(DUT) VQT5B63 7
Omgaan met de camera
■
Hanteren van de camera
Vrijwaar de camera tegen heftige trillingen, schokken of
zware druk.
●
Gebruik de camera niet onder de volgende omstandigheden,
die schade aan de lens, het lcd-scherm, de zoeker of het
camerahuis kunnen toebrengen. Dit kan ook leiden tot
storingen in de camera of mislukte opnamen.

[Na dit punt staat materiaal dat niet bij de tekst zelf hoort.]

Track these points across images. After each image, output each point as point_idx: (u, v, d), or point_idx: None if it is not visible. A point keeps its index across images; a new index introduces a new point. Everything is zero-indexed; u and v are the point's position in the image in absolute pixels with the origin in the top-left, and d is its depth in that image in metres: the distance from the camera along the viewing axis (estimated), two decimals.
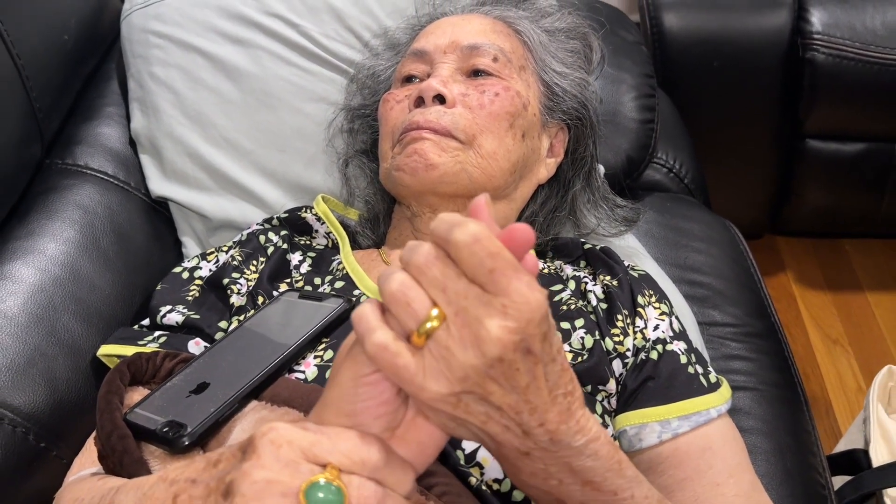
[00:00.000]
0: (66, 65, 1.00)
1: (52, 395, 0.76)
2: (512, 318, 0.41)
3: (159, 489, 0.47)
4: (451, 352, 0.41)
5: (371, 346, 0.42)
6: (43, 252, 0.85)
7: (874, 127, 1.61)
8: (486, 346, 0.41)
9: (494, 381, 0.42)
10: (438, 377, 0.41)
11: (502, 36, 0.87)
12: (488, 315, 0.41)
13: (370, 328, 0.42)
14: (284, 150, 0.99)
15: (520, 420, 0.44)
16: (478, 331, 0.41)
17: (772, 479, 0.88)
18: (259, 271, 0.83)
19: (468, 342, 0.41)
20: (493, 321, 0.41)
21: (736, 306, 1.05)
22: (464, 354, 0.41)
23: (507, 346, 0.41)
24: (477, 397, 0.43)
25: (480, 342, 0.41)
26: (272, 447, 0.42)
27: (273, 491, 0.41)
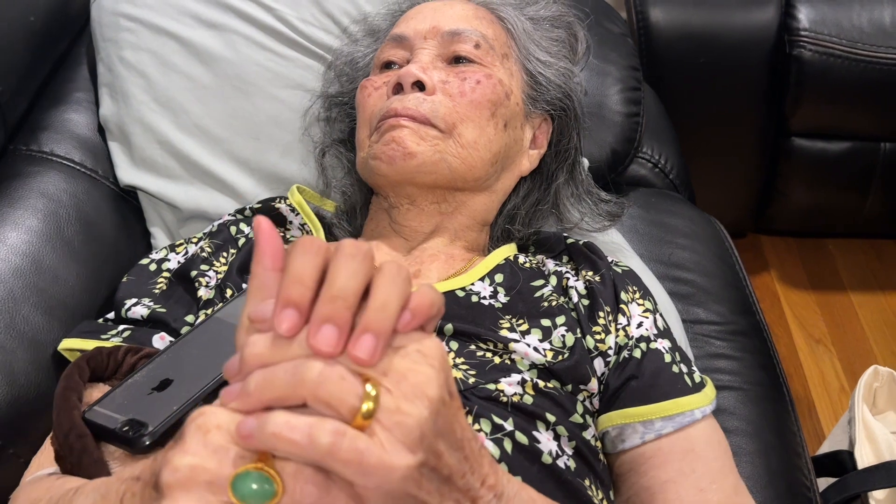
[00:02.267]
0: (32, 47, 0.96)
1: (10, 391, 0.73)
2: (433, 359, 0.41)
3: (112, 488, 0.45)
4: (403, 411, 0.39)
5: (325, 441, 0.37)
6: (3, 241, 0.82)
7: (859, 125, 1.61)
8: (429, 389, 0.40)
9: (441, 437, 0.41)
10: (399, 448, 0.38)
11: (485, 22, 0.85)
12: (416, 362, 0.40)
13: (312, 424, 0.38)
14: (259, 138, 0.96)
15: (467, 486, 0.43)
16: (415, 378, 0.40)
17: (756, 481, 0.87)
18: (229, 263, 0.80)
19: (412, 394, 0.39)
20: (422, 365, 0.40)
21: (721, 304, 1.04)
22: (415, 407, 0.39)
23: (441, 385, 0.40)
24: (430, 468, 0.41)
25: (422, 388, 0.39)
26: (199, 433, 0.39)
27: (198, 479, 0.38)
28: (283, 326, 0.39)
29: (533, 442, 0.64)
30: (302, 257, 0.40)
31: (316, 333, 0.39)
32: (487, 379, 0.67)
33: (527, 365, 0.69)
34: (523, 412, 0.66)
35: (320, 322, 0.39)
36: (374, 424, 0.38)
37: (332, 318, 0.39)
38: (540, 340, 0.71)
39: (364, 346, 0.39)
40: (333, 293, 0.39)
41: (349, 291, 0.40)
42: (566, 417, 0.68)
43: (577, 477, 0.65)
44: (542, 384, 0.68)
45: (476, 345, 0.70)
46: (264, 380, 0.39)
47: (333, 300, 0.39)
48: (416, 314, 0.41)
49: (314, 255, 0.40)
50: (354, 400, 0.38)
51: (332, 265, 0.40)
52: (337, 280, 0.40)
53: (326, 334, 0.39)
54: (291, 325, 0.39)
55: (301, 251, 0.40)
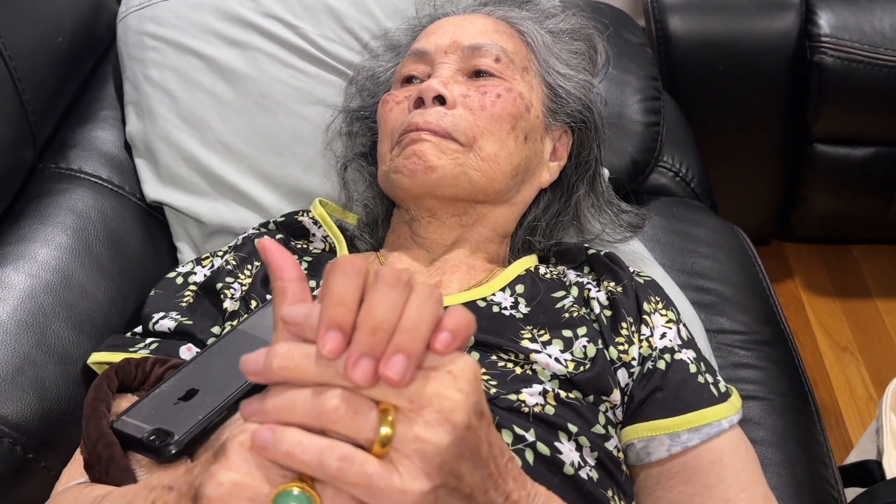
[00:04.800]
0: (60, 67, 0.98)
1: (41, 405, 0.74)
2: (463, 382, 0.41)
3: (140, 496, 0.45)
4: (422, 439, 0.39)
5: (333, 465, 0.38)
6: (34, 258, 0.83)
7: (883, 131, 1.59)
8: (455, 416, 0.40)
9: (464, 459, 0.41)
10: (416, 474, 0.39)
11: (505, 36, 0.85)
12: (445, 386, 0.40)
13: (323, 448, 0.39)
14: (282, 153, 0.97)
15: (489, 501, 0.43)
16: (441, 404, 0.40)
17: (782, 492, 0.86)
18: (253, 276, 0.81)
19: (435, 421, 0.40)
20: (450, 389, 0.40)
21: (744, 313, 1.03)
22: (437, 434, 0.39)
23: (469, 409, 0.41)
24: (449, 489, 0.41)
25: (448, 414, 0.40)
26: (242, 449, 0.40)
27: (240, 495, 0.39)
28: (328, 348, 0.39)
29: (555, 453, 0.64)
30: (343, 279, 0.40)
31: (355, 366, 0.39)
32: (509, 389, 0.67)
33: (548, 375, 0.69)
34: (545, 423, 0.66)
35: (359, 354, 0.39)
36: (392, 452, 0.39)
37: (370, 351, 0.39)
38: (561, 351, 0.72)
39: (395, 367, 0.39)
40: (374, 324, 0.39)
41: (389, 324, 0.40)
42: (588, 428, 0.68)
43: (599, 488, 0.65)
44: (564, 395, 0.68)
45: (497, 355, 0.71)
46: (283, 405, 0.40)
47: (374, 332, 0.39)
48: (457, 335, 0.41)
49: (355, 277, 0.41)
50: (369, 433, 0.39)
51: (372, 294, 0.40)
52: (377, 311, 0.40)
53: (365, 368, 0.39)
54: (335, 348, 0.39)
55: (342, 272, 0.41)
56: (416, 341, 0.40)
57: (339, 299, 0.40)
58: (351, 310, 0.40)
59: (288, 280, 0.43)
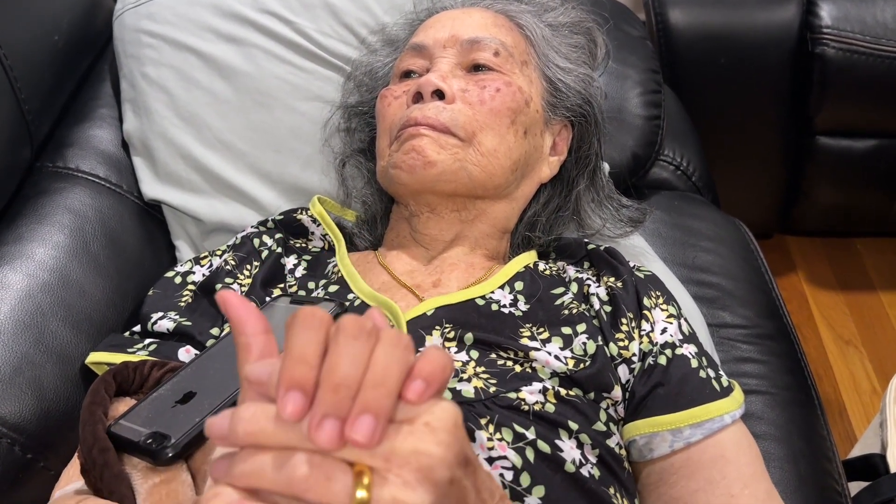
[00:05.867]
0: (56, 66, 0.98)
1: (40, 405, 0.74)
2: (442, 434, 0.38)
3: None
4: (402, 501, 0.36)
5: None
6: (31, 257, 0.83)
7: (886, 123, 1.59)
8: (435, 474, 0.37)
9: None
10: None
11: (504, 30, 0.85)
12: (422, 441, 0.37)
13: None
14: (280, 150, 0.97)
15: None
16: (419, 462, 0.37)
17: (786, 487, 0.86)
18: (253, 276, 0.81)
19: (414, 481, 0.37)
20: (428, 444, 0.37)
21: (746, 307, 1.03)
22: (416, 497, 0.37)
23: (451, 464, 0.38)
24: None
25: (427, 473, 0.37)
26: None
27: None
28: (288, 410, 0.37)
29: (556, 450, 0.64)
30: (305, 333, 0.38)
31: (318, 428, 0.36)
32: (508, 388, 0.67)
33: (548, 373, 0.69)
34: (545, 421, 0.65)
35: (321, 415, 0.36)
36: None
37: (334, 412, 0.37)
38: (561, 348, 0.71)
39: (362, 429, 0.36)
40: (337, 381, 0.37)
41: (352, 380, 0.37)
42: (589, 426, 0.67)
43: (601, 485, 0.65)
44: (564, 392, 0.68)
45: (497, 353, 0.70)
46: (252, 472, 0.38)
47: (336, 390, 0.37)
48: (431, 382, 0.39)
49: (317, 331, 0.38)
50: (344, 499, 0.36)
51: (334, 348, 0.38)
52: (339, 367, 0.37)
53: (328, 430, 0.36)
54: (297, 409, 0.37)
55: (303, 326, 0.38)
56: (384, 397, 0.37)
57: (298, 356, 0.37)
58: (312, 366, 0.37)
59: (251, 335, 0.41)
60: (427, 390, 0.38)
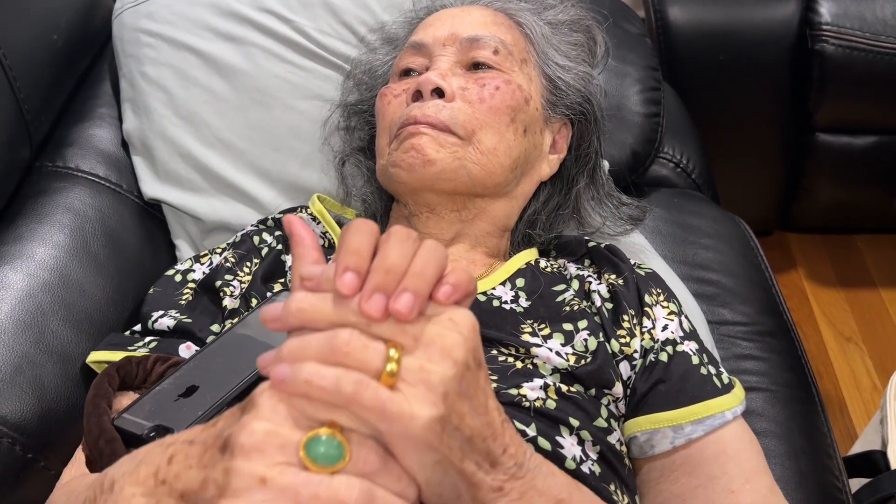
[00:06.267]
0: (55, 65, 0.98)
1: (40, 404, 0.74)
2: (463, 327, 0.44)
3: (155, 453, 0.46)
4: (427, 370, 0.42)
5: (349, 389, 0.41)
6: (31, 256, 0.83)
7: (886, 119, 1.58)
8: (455, 353, 0.43)
9: (465, 399, 0.44)
10: (423, 401, 0.42)
11: (503, 28, 0.85)
12: (446, 328, 0.44)
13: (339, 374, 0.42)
14: (279, 149, 0.97)
15: (487, 449, 0.46)
16: (443, 342, 0.43)
17: (786, 484, 0.86)
18: (253, 273, 0.81)
19: (437, 356, 0.43)
20: (451, 331, 0.44)
21: (747, 304, 1.03)
22: (440, 367, 0.43)
23: (468, 350, 0.44)
24: (453, 427, 0.44)
25: (449, 351, 0.43)
26: (272, 401, 0.43)
27: (272, 442, 0.41)
28: (345, 286, 0.43)
29: (556, 447, 0.64)
30: (358, 234, 0.45)
31: (368, 300, 0.43)
32: (509, 384, 0.67)
33: (549, 370, 0.69)
34: (546, 417, 0.65)
35: (372, 290, 0.43)
36: (399, 382, 0.42)
37: (383, 288, 0.43)
38: (562, 345, 0.71)
39: (403, 302, 0.43)
40: (387, 266, 0.43)
41: (400, 267, 0.44)
42: (590, 422, 0.67)
43: (601, 482, 0.65)
44: (565, 389, 0.68)
45: (498, 350, 0.70)
46: (298, 346, 0.43)
47: (387, 272, 0.43)
48: (457, 287, 0.45)
49: (368, 234, 0.45)
50: (378, 363, 0.42)
51: (385, 245, 0.44)
52: (389, 257, 0.44)
53: (377, 301, 0.43)
54: (352, 285, 0.43)
55: (357, 230, 0.45)
56: (423, 284, 0.44)
57: (354, 249, 0.44)
58: (365, 258, 0.44)
59: (309, 247, 0.47)
60: (454, 294, 0.45)
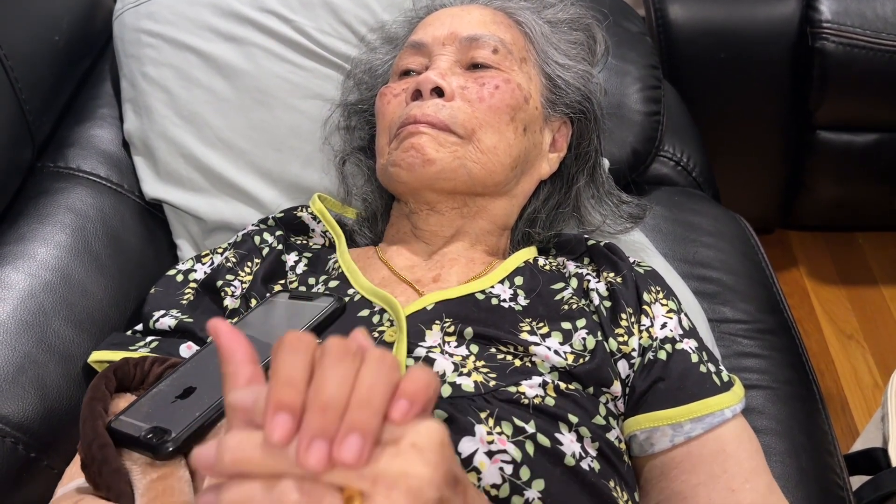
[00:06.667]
0: (57, 66, 0.98)
1: (43, 404, 0.75)
2: (429, 453, 0.38)
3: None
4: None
5: None
6: (33, 257, 0.83)
7: (887, 117, 1.58)
8: (424, 495, 0.37)
9: None
10: None
11: (503, 27, 0.85)
12: (410, 462, 0.37)
13: None
14: (280, 149, 0.97)
15: None
16: (408, 483, 0.37)
17: (787, 481, 0.86)
18: (253, 273, 0.81)
19: (404, 501, 0.37)
20: (415, 465, 0.37)
21: (747, 302, 1.03)
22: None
23: (439, 484, 0.38)
24: None
25: (417, 493, 0.37)
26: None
27: None
28: (277, 433, 0.37)
29: (555, 444, 0.64)
30: (291, 356, 0.38)
31: (307, 450, 0.36)
32: (508, 382, 0.67)
33: (547, 368, 0.69)
34: (545, 414, 0.66)
35: (310, 437, 0.36)
36: None
37: (322, 432, 0.37)
38: (560, 343, 0.71)
39: (350, 448, 0.36)
40: (324, 402, 0.37)
41: (339, 400, 0.37)
42: (589, 419, 0.67)
43: (601, 479, 0.65)
44: (564, 387, 0.68)
45: (496, 347, 0.70)
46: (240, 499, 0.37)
47: (324, 411, 0.37)
48: (415, 401, 0.39)
49: (303, 354, 0.39)
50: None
51: (320, 370, 0.38)
52: (325, 388, 0.37)
53: (317, 451, 0.36)
54: (285, 432, 0.37)
55: (289, 350, 0.39)
56: (371, 416, 0.37)
57: (286, 379, 0.38)
58: (300, 390, 0.38)
59: (240, 363, 0.41)
60: (411, 410, 0.38)
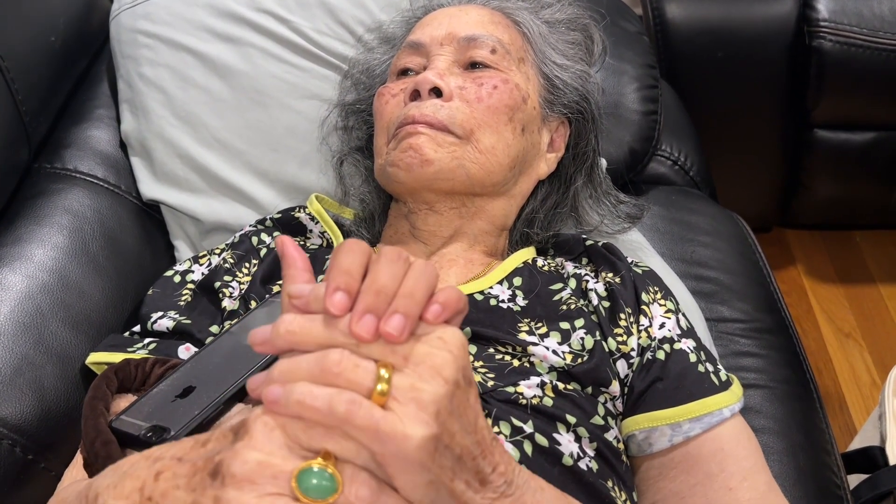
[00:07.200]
0: (53, 67, 0.98)
1: (40, 406, 0.74)
2: (452, 346, 0.44)
3: (140, 467, 0.46)
4: (418, 388, 0.42)
5: (342, 409, 0.41)
6: (30, 258, 0.83)
7: (884, 115, 1.58)
8: (445, 371, 0.43)
9: (455, 417, 0.44)
10: (415, 420, 0.42)
11: (501, 27, 0.85)
12: (436, 347, 0.44)
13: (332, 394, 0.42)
14: (277, 149, 0.97)
15: (477, 468, 0.46)
16: (433, 361, 0.43)
17: (785, 480, 0.86)
18: (252, 274, 0.81)
19: (427, 375, 0.43)
20: (440, 350, 0.44)
21: (745, 301, 1.03)
22: (430, 385, 0.43)
23: (458, 369, 0.44)
24: (444, 445, 0.43)
25: (439, 369, 0.43)
26: (266, 429, 0.42)
27: (264, 473, 0.41)
28: (336, 306, 0.43)
29: (553, 444, 0.64)
30: (349, 255, 0.45)
31: (359, 321, 0.43)
32: (506, 382, 0.67)
33: (546, 368, 0.69)
34: (543, 414, 0.66)
35: (363, 311, 0.43)
36: (390, 401, 0.42)
37: (373, 309, 0.43)
38: (559, 343, 0.71)
39: (394, 324, 0.43)
40: (377, 287, 0.44)
41: (390, 288, 0.44)
42: (587, 419, 0.68)
43: (599, 478, 0.65)
44: (562, 387, 0.68)
45: (495, 348, 0.70)
46: (289, 368, 0.43)
47: (378, 294, 0.43)
48: (446, 307, 0.45)
49: (360, 254, 0.45)
50: (369, 382, 0.42)
51: (376, 266, 0.45)
52: (380, 278, 0.44)
53: (368, 323, 0.43)
54: (342, 305, 0.43)
55: (348, 250, 0.45)
56: (413, 305, 0.44)
57: (345, 269, 0.44)
58: (356, 278, 0.44)
59: (301, 269, 0.47)
60: (443, 313, 0.45)
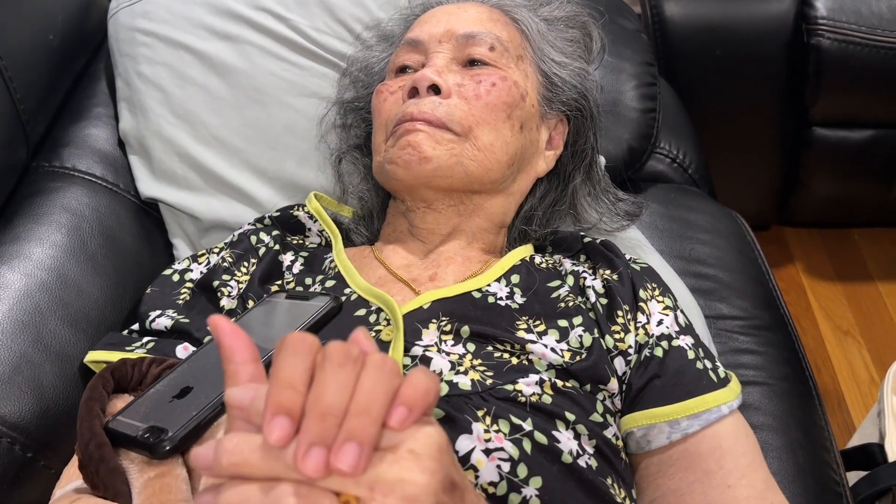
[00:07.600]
0: (51, 65, 0.98)
1: (39, 404, 0.74)
2: (427, 459, 0.38)
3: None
4: None
5: None
6: (29, 256, 0.83)
7: (882, 113, 1.59)
8: (420, 502, 0.37)
9: None
10: None
11: (499, 24, 0.85)
12: (406, 469, 0.37)
13: None
14: (275, 147, 0.97)
15: None
16: (404, 491, 0.37)
17: (784, 477, 0.86)
18: (250, 273, 0.81)
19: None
20: (413, 472, 0.37)
21: (743, 299, 1.03)
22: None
23: (436, 491, 0.38)
24: None
25: (413, 501, 0.37)
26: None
27: None
28: (275, 435, 0.37)
29: (552, 441, 0.64)
30: (292, 359, 0.38)
31: (304, 457, 0.36)
32: (505, 380, 0.67)
33: (544, 365, 0.69)
34: (542, 412, 0.66)
35: (308, 444, 0.36)
36: None
37: (320, 440, 0.36)
38: (557, 341, 0.71)
39: (347, 457, 0.36)
40: (322, 409, 0.37)
41: (338, 408, 0.37)
42: (586, 416, 0.68)
43: (598, 476, 0.65)
44: (561, 384, 0.68)
45: (493, 346, 0.70)
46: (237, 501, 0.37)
47: (323, 418, 0.37)
48: (414, 407, 0.39)
49: (304, 357, 0.38)
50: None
51: (320, 376, 0.38)
52: (325, 394, 0.37)
53: (315, 458, 0.36)
54: (283, 435, 0.37)
55: (291, 352, 0.38)
56: (369, 425, 0.37)
57: (286, 381, 0.37)
58: (300, 392, 0.37)
59: (240, 363, 0.41)
60: (410, 417, 0.38)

• Laat de camera niet vallen of tegen een hard oppervlak
aan stoten
• Zorg dat er geen druk wordt uitgeoefend op de lens, het
lcd-scherm of de zoeker
●
Wanneer de camera niet in gebruik is of wanneer u de
afspeelfunctie gebruikt, dient u ervoor te zorgen dat de
lens in de opgeslagen positie is met de lensdop erop.
●
Er zijn momenten waarop u een ratelend geluid hoort of
de camera voelt trillen, maar dit wordt veroorzaakt door
de beweging van het diafragma, de zoomfunctie en de
motor en geeft geen defect aan.
De camera is niet stofbestendig, spatbestendig of
waterbestendig.
Gebruik de camera niet op plaatsen met veel stof of zand,
of waar er water op de camera kan komen.
●
Gebruik de camera niet onder de volgende omstandigheden,
die het risico meebrengen dat er zand, water of andere
materialen in de camera kunnen komen via de openingen
rond de toetsen of de lens. Wees uiterst voorzichtig hiermee,
want dergelijke omstandigheden kunnen de camera
beschadigen, mogelijk zelfs onherstelbaar.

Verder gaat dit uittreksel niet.